§ Short task:
Replace every "image" with "photo" throughout the entries below and write them out again with nothing else altered. Omit the pictures.

[Stored records]
--*--
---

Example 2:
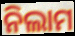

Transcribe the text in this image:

ନିଲାମ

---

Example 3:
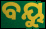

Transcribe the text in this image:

ବୟୁ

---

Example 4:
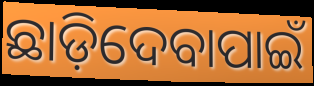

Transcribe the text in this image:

ଛାଡ଼ିଦେବାପାଇଁ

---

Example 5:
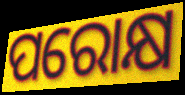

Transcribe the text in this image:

ପରୋକ୍ଷ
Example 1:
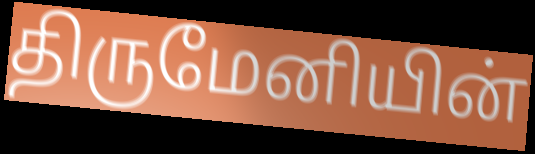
--*--
§ Reply to the exercise:
---

Example 2:

Transcribe the text in this photo:

ନିଲାମ

---

Example 3:

Transcribe the text in this photo:

ବୟୁ

---

Example 4:

Transcribe the text in this photo:

ଛାଡ଼ିଦେବାପାଇଁ

---

Example 5:

Transcribe the text in this photo:

ପରୋକ୍ଷ
Example 1:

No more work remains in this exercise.